**Directions:**
Set down the entries again word for word, without any of the images.

**Supplied material:**

%%

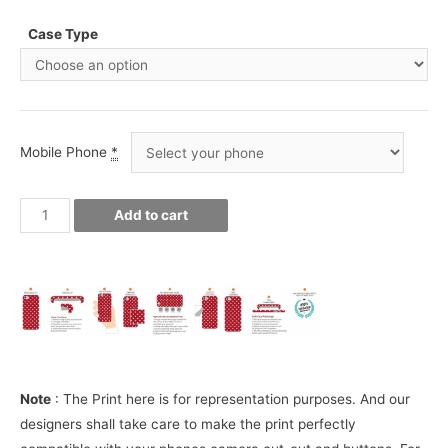
Case Type
Mobile Phone
*
Juventus
Add to cart
CR7
Ronaldo
Phone
Cover
quantity
Note
: The Print here is for representation purposes. And our
designers shall take care to make the print perfectly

%%

**Output below:**
Case Type
Mobile Phone
*
Juventus
Add to cart
CR7
Ronaldo
Phone
Cover
quantity
Note
: The Print here is for representation purposes. And our
designers shall take care to make the print perfectly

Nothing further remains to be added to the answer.